(Dataset excerpts)
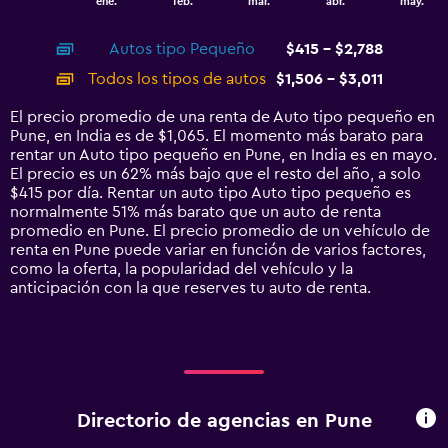
ene.
feb.
mar.
abr.
may.
of
X
interactive
axis
chart
Autos tipo Pequeño
$415 - $2,788
displaying
categories.
Todos los tipos de autos
$1,506 - $3,011
Range:
14
El precio promedio de una renta de Auto tipo pequeño en
categories.
Pune, en India es de $1,065. El momento más barato para
The
rentar un Auto tipo pequeño en Pune, en India es en mayo.
chart
El precio es un 62% más bajo que el resto del año, a solo
has
$415 por día. Rentar un auto tipo Auto tipo pequeño es
1
normalmente 51% más barato que un auto de renta
Y
promedio en Pune. El precio promedio de un vehículo de
axis
renta en Pune puede variar en función de varios factores,
displaying
como la oferta, la popularidad del vehículo y la
values.
anticipación con la que reserves tu auto de renta.
Range:
0
to
3600.
Directorio de agencias en Pune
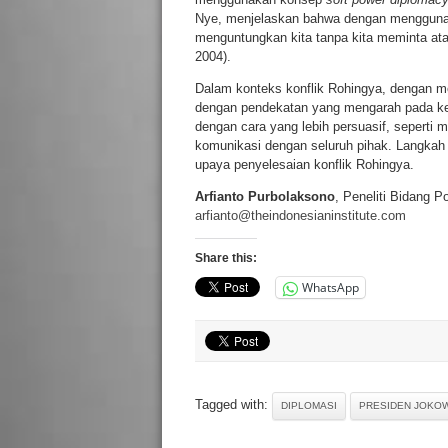
Nye, menjelaskan bahwa dengan menggun
menguntungkan kita tanpa kita meminta a
2004).
Dalam konteks konflik Rohingya, dengan me
dengan pendekatan yang mengarah pada ke
dengan cara yang lebih persuasif, sepert
komunikasi dengan seluruh pihak. Langkah 
upaya penyelesaian konflik Rohingya.
Arfianto Purbolaksono
, Peneliti Bidang Po
arfianto@theindonesianinstitute.com
Share this:
WhatsApp
Tagged with:
DIPLOMASI
PRESIDEN JOKOW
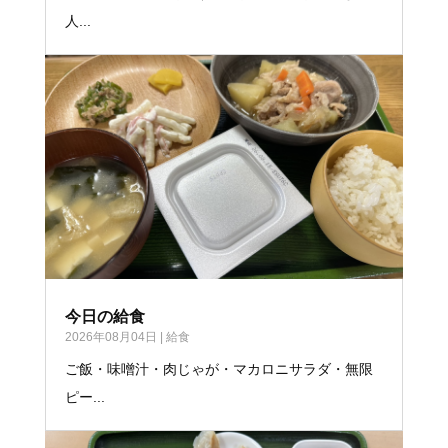
人...
今日の給食
2026年08月04日
|
給食
ご飯・味噌汁・肉じゃが・マカロニサラダ・無限
ピー...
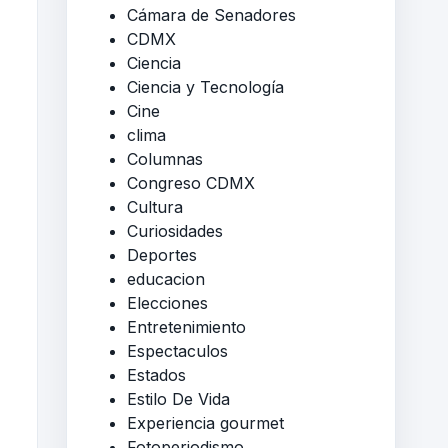
Cámara de Senadores
CDMX
Ciencia
Ciencia y Tecnología
Cine
clima
Columnas
Congreso CDMX
Cultura
Curiosidades
Deportes
educacion
Elecciones
Entretenimiento
Espectaculos
Estados
Estilo De Vida
Experiencia gourmet
Fotoperiodismo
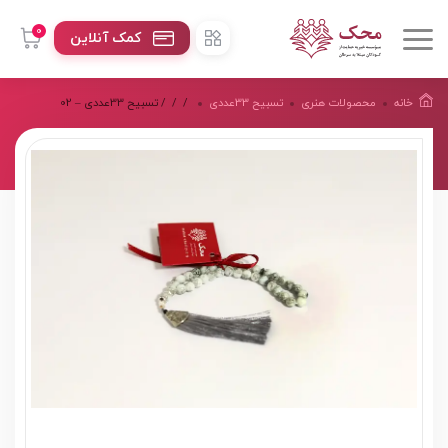
0
کمک آنلاین
خانه
محصولات هنرى
تسبیح 33عددی
/
/
/ تسبیح 33عددی – 02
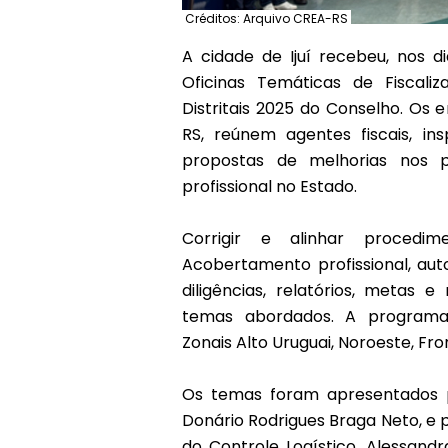
Créditos: Arquivo CREA-RS
A cidade de Ijuí recebeu, nos d
Oficinas Temáticas de Fiscal
Distritais 2025 do Conselho. Os e
RS, reúnem agentes fiscais, in
propostas de melhorias nos pr
profissional no Estado.
Corrigir e alinhar procedime
Acobertamento profissional, autos
diligências, relatórios, metas 
temas abordados. A programa
Zonais Alto Uruguai, Noroeste, Fr
Os temas foram apresentados pe
Donário Rodrigues Braga Neto, e p
do Controle Logístico, Alessand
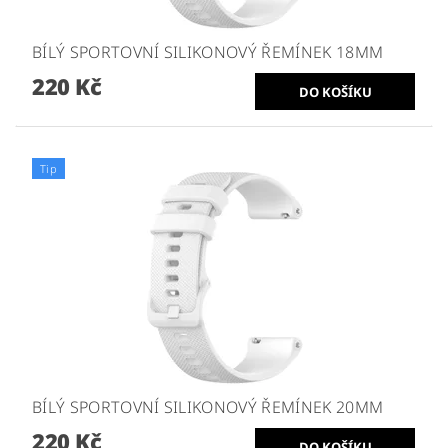
BÍLÝ SPORTOVNÍ SILIKONOVÝ ŘEMÍNEK 18MM
220 Kč
Tip
BÍLÝ SPORTOVNÍ SILIKONOVÝ ŘEMÍNEK 20MM
220 Kč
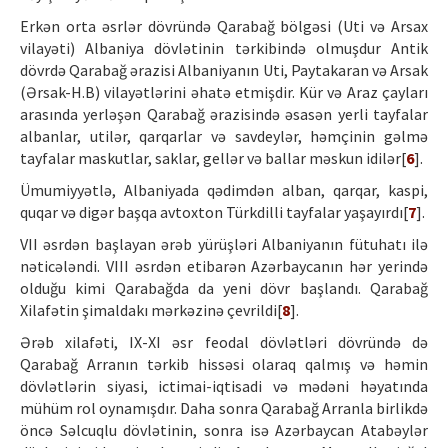
Erkən orta əsrlər dövründə Qarabağ bölgəsi (Uti və Arsax
vilayəti) Albaniya dövlətinin tərkibində olmuşdur Antik
dövrdə Qarabağ ərazisi Albaniyanın Uti, Paytakaran və Arsak
(Ərsak-H.B) vilayətlərini əhatə etmişdir. Kür və Araz çayları
arasında yerləşən Qarabağ ərazisində əsasən yerli tayfalar
albanlar, utilər, qarqarlar və savdeylər, həmçinin gəlmə
tayfalar maskutlar, saklar, gellər və ballar məskun idilər[
6
].
Ümumiyyətlə, Albaniyada qədimdən alban, qarqar, kaspi,
quqar və digər başqa avtoxton Türkdilli tayfalar yaşayırdı[
7
].
VII əsrdən başlayan ərəb yürüşləri Albaniyanın fütuhatı ilə
nəticələndi. VIII əsrdən etibarən Azərbaycanın hər yerində
olduğu kimi Qarabağda da yeni dövr başlandı. Qarabağ
Xilafətin şimaldakı mərkəzinə çevrildi[
8
].
Ərəb xilafəti, IX-XI əsr feodal dövlətləri dövründə də
Qarabağ Arranın tərkib hissəsi olaraq qalmış və həmin
dövlətlərin siyasi, ictimai-iqtisadi və mədəni həyatında
mühüm rol oynamışdır. Daha sonra Qarabağ Arranla birlikdə
öncə Səlcuqlu dövlətinin, sonra isə Azərbaycan Atabəylər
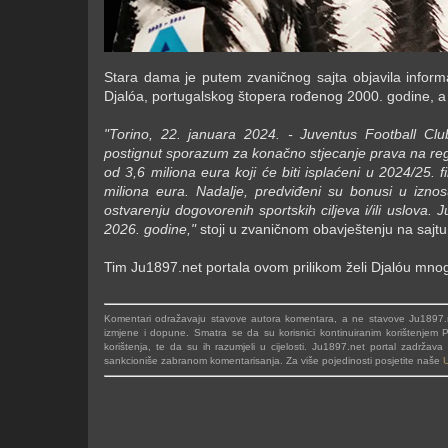
Stara dama je putem zvaničnog sajta objavila inform
Djalóa, portugalskog štopera rođenog 2000. godine, a k
"Torino, 22. januara 2024. - Juventus Football Clu
postignut sporazum za konačno stjecanje prava na regi
od 3,6 miliona eura koji će biti isplaćeni u 2024/25. 
miliona eura. Nadalje, predviđeni su bonusi u iznos
ostvarenju dogovorenih sportskih ciljeva i/ili uslova.
2026. godine,"
stoji u zvaničnom obavještenju na sajt
Tim Ju1897.net portala ovom prilikom želi Djalóu mno
Komentari odražavaju stavove autora komentara, a ne stavove Ju1897.ne
izmjene i dopune. Smatra se da su korisnici kontinuiranim korištenjem Po
korištenja, te da su ih razumjeli u cijelosti. Ju1897.net portal zadrža
sankcioniše zabranom komentarisanja. Za više pojedinosti posjetite naše
U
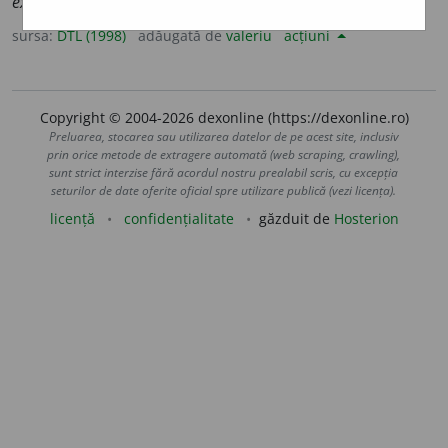
explicit
(
v.
).
sursa:
DTL (1998)
adăugată de
valeriu
acțiuni
Copyright © 2004-2026 dexonline (https://dexonline.ro)
Preluarea, stocarea sau utilizarea datelor de pe acest site, inclusiv
prin orice metode de extragere automată (web scraping, crawling),
sunt strict interzise fără acordul nostru prealabil scris, cu excepția
seturilor de date oferite oficial spre utilizare publică (vezi licența).
licență
confidențialitate
găzduit de
Hosterion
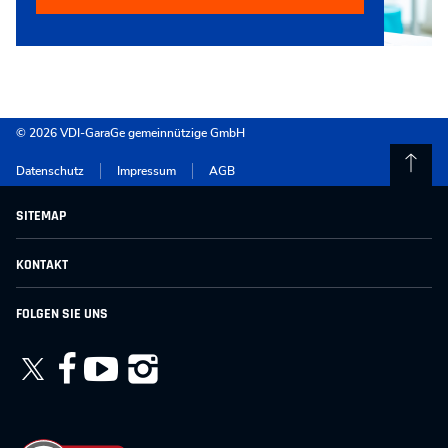
© 2026 VDI-GaraGe gemeinnützige GmbH
Datenschutz
Impressum
AGB
SITEMAP
für Kinder & Jugendliche
KONTAKT
für Eltern & Familien
für Schulen & Institutionen
VDI-GaraGe gemeinnützige GmbH
FOLGEN SIE UNS
Vermietung
Karl-Heine-Str. 97
Projekte & Kooperationen
04229 Leipzig
Alle Angebote
Telefon +49 341 8708 60
Über uns
Kontakt
kontakt@vdi-garage.de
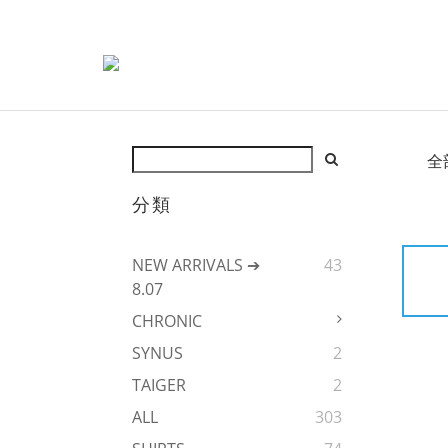
全
分類
NEW ARRIVALS ➔
43
8.07
CHRONIC
SYNUS
2
TAIGER
2
ALL
303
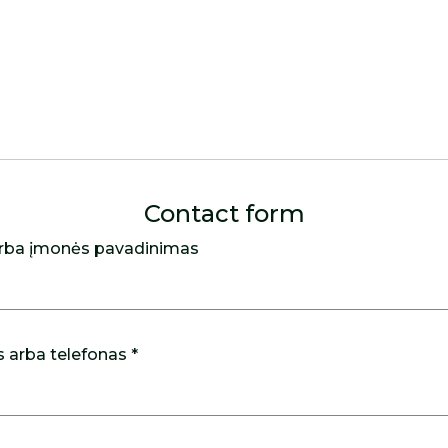
Contact form
rba įmonės pavadinimas
s arba telefonas *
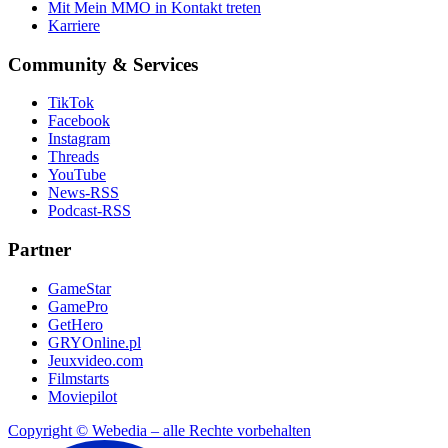
Mit Mein MMO in Kontakt treten
Karriere
Community & Services
TikTok
Facebook
Instagram
Threads
YouTube
News-RSS
Podcast-RSS
Partner
GameStar
GamePro
GetHero
GRYOnline.pl
Jeuxvideo.com
Filmstarts
Moviepilot
Copyright © Webedia – alle Rechte vorbehalten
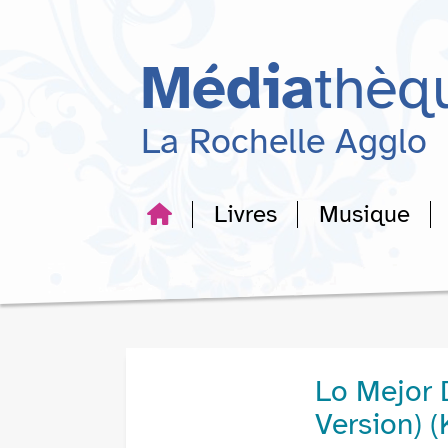
Aller
Aller
Aller
au
au
à
menu
contenu
la
Média
thèq
recherche
La Rochelle Agglo
Livres
Musique
Lo Mejor 
Version) 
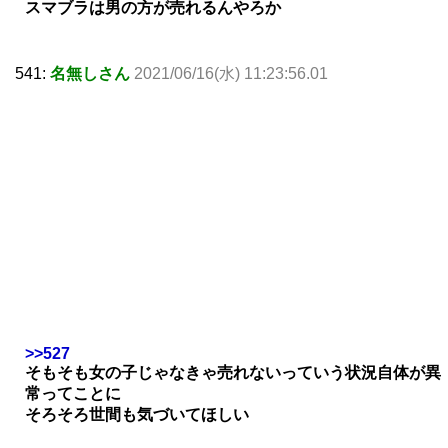
スマブラは男の方が売れるんやろか
541:
名無しさん
2021/06/16(水) 11:23:56.01
>>527
そもそも女の子じゃなきゃ売れないっていう状況自体が異
常ってことに
そろそろ世間も気づいてほしい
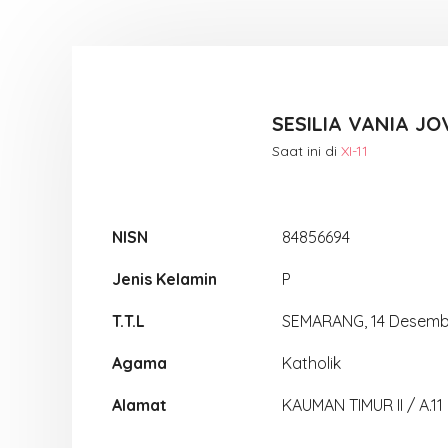
SESILIA VANIA JO
Saat ini di
XI-11
NISN
84856694
Jenis Kelamin
P
T.T.L
SEMARANG, 14 Desemb
Agama
Katholik
Alamat
KAUMAN TIMUR II / A.11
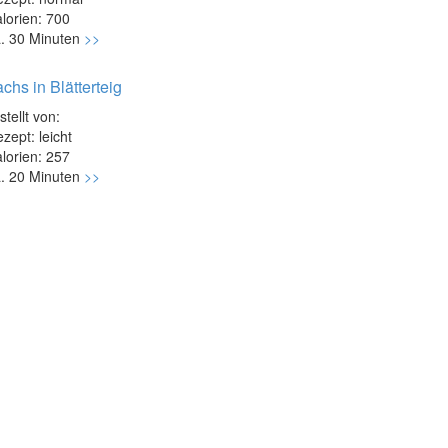
lorien: 700
. 30 Minuten
>>
chs in Blätterteig
stellt von:
zept: leicht
lorien: 257
. 20 Minuten
>>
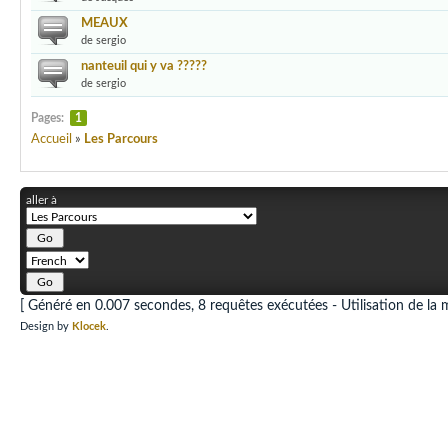
MEAUX
de sergio
nanteuil qui y va ?????
de sergio
Pages:
1
Accueil
»
Les Parcours
aller à
[ Généré en 0.007 secondes, 8 requêtes exécutées - Utilisation de la 
Design by
Klocek
.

ACTIVITY » Please print every record exactly as written, without the pictures.

ANSWER SECTION »
ene.
feb.
mar.
abr.
may.
of
X
interactive
axis
chart
Autos tipo Pequeño
$415 - $2,788
displaying
categories.
Todos los tipos de autos
$1,506 - $3,011
Range:
14
El precio promedio de una renta de Auto tipo pequeño en
categories.
Pune, en India es de $1,065. El momento más barato para
The
rentar un Auto tipo pequeño en Pune, en India es en mayo.
chart
El precio es un 62% más bajo que el resto del año, a solo
has
$415 por día. Rentar un auto tipo Auto tipo pequeño es
1
normalmente 51% más barato que un auto de renta
Y
promedio en Pune. El precio promedio de un vehículo de
axis
renta en Pune puede variar en función de varios factores,
displaying
como la oferta, la popularidad del vehículo y la
values.
anticipación con la que reserves tu auto de renta.
Range:
0
to
3600.
Directorio de agencias en Pune
Nye, menjelaskan bahwa dengan menggun
menguntungkan kita tanpa kita meminta a
2004).
Dalam konteks konflik Rohingya, dengan me
dengan pendekatan yang mengarah pada ke
dengan cara yang lebih persuasif, sepert
komunikasi dengan seluruh pihak. Langkah 
upaya penyelesaian konflik Rohingya.
Arfianto Purbolaksono
, Peneliti Bidang Po
arfianto@theindonesianinstitute.com
Share this:
WhatsApp
Tagged with:
DIPLOMASI
PRESIDEN JOKOW
人...
今日の給食
2026年08月04日
|
給食
ご飯・味噌汁・肉じゃが・マカロニサラダ・無限
ピー...
Cámara de Senadores
CDMX
Ciencia
Ciencia y Tecnología
Cine
clima
Columnas
Congreso CDMX
Cultura
Curiosidades
Deportes
educacion
Elecciones
Entretenimiento
Espectaculos
Estados
Estilo De Vida
Experiencia gourmet
Fotoperiodismo
0
کمک آنلاین
خانه
محصولات هنرى
تسبیح 33عددی
/
/
/ تسبیح 33عددی – 02
Créditos: Arquivo CREA-RS
A cidade de Ijuí recebeu, nos d
Oficinas Temáticas de Fiscal
Distritais 2025 do Conselho. Os e
RS, reúnem agentes fiscais, in
propostas de melhorias nos pr
profissional no Estado.
Corrigir e alinhar procedime
Acobertamento profissional, autos
diligências, relatórios, metas 
temas abordados. A programa
Zonais Alto Uruguai, Noroeste, Fr
Os temas foram apresentados pe
Donário Rodrigues Braga Neto, e p
do Controle Logístico, Alessand
BÍLÝ SPORTOVNÍ SILIKONOVÝ ŘEMÍNEK 18MM
220 Kč
Tip
BÍLÝ SPORTOVNÍ SILIKONOVÝ ŘEMÍNEK 20MM
220 Kč
Erkən orta əsrlər dövründə Qarabağ bölgəsi (Uti və Arsax
vilayəti) Albaniya dövlətinin tərkibində olmuşdur Antik
dövrdə Qarabağ ərazisi Albaniyanın Uti, Paytakaran və Arsak
(Ərsak-H.B) vilayətlərini əhatə etmişdir. Kür və Araz çayları
arasında yerləşən Qarabağ ərazisində əsasən yerli tayfalar
albanlar, utilər, qarqarlar və savdeylər, həmçinin gəlmə
tayfalar maskutlar, saklar, gellər və ballar məskun idilər[
6
].
Ümumiyyətlə, Albaniyada qədimdən alban, qarqar, kaspi,
quqar və digər başqa avtoxton Türkdilli tayfalar yaşayırdı[
7
].
VII əsrdən başlayan ərəb yürüşləri Albaniyanın fütuhatı ilə
nəticələndi. VIII əsrdən etibarən Azərbaycanın hər yerində
olduğu kimi Qarabağda da yeni dövr başlandı. Qarabağ
Xilafətin şimaldakı mərkəzinə çevrildi[
8
].
Ərəb xilafəti, IX-XI əsr feodal dövlətləri dövründə də
Qarabağ Arranın tərkib hissəsi olaraq qalmış və həmin
dövlətlərin siyasi, ictimai-iqtisadi və mədəni həyatında
mühüm rol oynamışdır. Daha sonra Qarabağ Arranla birlikdə
öncə Səlcuqlu dövlətinin, sonra isə Azərbaycan Atabəylər
Stara dama je putem zvaničnog sajta objavila inform
Djalóa, portugalskog štopera rođenog 2000. godine, a k
"Torino, 22. januara 2024. - Juventus Football Clu
postignut sporazum za konačno stjecanje prava na regi
od 3,6 miliona eura koji će biti isplaćeni u 2024/25. 
miliona eura. Nadalje, predviđeni su bonusi u iznos
ostvarenju dogovorenih sportskih ciljeva i/ili uslova.
2026. godine,"
stoji u zvaničnom obavještenju na sajt
Tim Ju1897.net portala ovom prilikom želi Djalóu mno
Komentari odražavaju stavove autora komentara, a ne stavove Ju1897.ne
izmjene i dopune. Smatra se da su korisnici kontinuiranim korištenjem Po
korištenja, te da su ih razumjeli u cijelosti. Ju1897.net portal zadrža
sankcioniše zabranom komentarisanja. Za više pojedinosti posjetite naše
U
explicit
(
v.
).
sursa:
DTL (1998)
adăugată de
valeriu
acțiuni
Copyright © 2004-2026 dexonline (https://dexonline.ro)
Preluarea, stocarea sau utilizarea datelor de pe acest site, inclusiv
prin orice metode de extragere automată (web scraping, crawling),
sunt strict interzise fără acordul nostru prealabil scris, cu excepția
seturilor de date oferite oficial spre utilizare publică (vezi licența).
licență
confidențialitate
găzduit de
Hosterion
© 2026 VDI-GaraGe gemeinnützige GmbH
Datenschutz
Impressum
AGB
SITEMAP
für Kinder & Jugendliche
KONTAKT
für Eltern & Familien
für Schulen & Institutionen
VDI-GaraGe gemeinnützige GmbH
FOLGEN SIE UNS
Vermietung
Karl-Heine-Str. 97
Projekte & Kooperationen
04229 Leipzig
Alle Angebote
Telefon +49 341 8708 60
Über uns
Kontakt
kontakt@vdi-garage.de
全
分類
NEW ARRIVALS ➔
43
8.07
CHRONIC
SYNUS
2
TAIGER
2
ALL
303
Contact form
rba įmonės pavadinimas
s arba telefonas *
Mit Mein MMO in Kontakt treten
Karriere
Community & Services
TikTok
Facebook
Instagram
Threads
YouTube
News-RSS
Podcast-RSS
Partner
GameStar
GamePro
GetHero
GRYOnline.pl
Jeuxvideo.com
Filmstarts
Moviepilot
Copyright © Webedia – alle Rechte vorbehalten
Aller
Aller
Aller
au
au
à
menu
contenu
la
Média
thèq
recherche
La Rochelle Agglo
Livres
Musique
Lo Mejor 
Version) 
スマブラは男の方が売れるんやろか
541:
名無しさん
2021/06/16(水) 11:23:56.01
>>527
そもそも女の子じゃなきゃ売れないっていう状況自体が異
常ってことに
そろそろ世間も気づいてほしい
SESILIA VANIA JO
Saat ini di
XI-11
NISN
84856694
Jenis Kelamin
P
T.T.L
SEMARANG, 14 Desemb
Agama
Katholik
Alamat
KAUMAN TIMUR II / A.11
lorien: 700
. 30 Minuten
>>
chs in Blätterteig
stellt von:
zept: leicht
lorien: 257
. 20 Minuten
>>
MEAUX
de sergio
nanteuil qui y va ?????
de sergio
Pages:
1
Accueil
»
Les Parcours
aller à
[ Généré en 0.007 secondes, 8 requêtes exécutées - Utilisation de la 
Design by
Klocek
.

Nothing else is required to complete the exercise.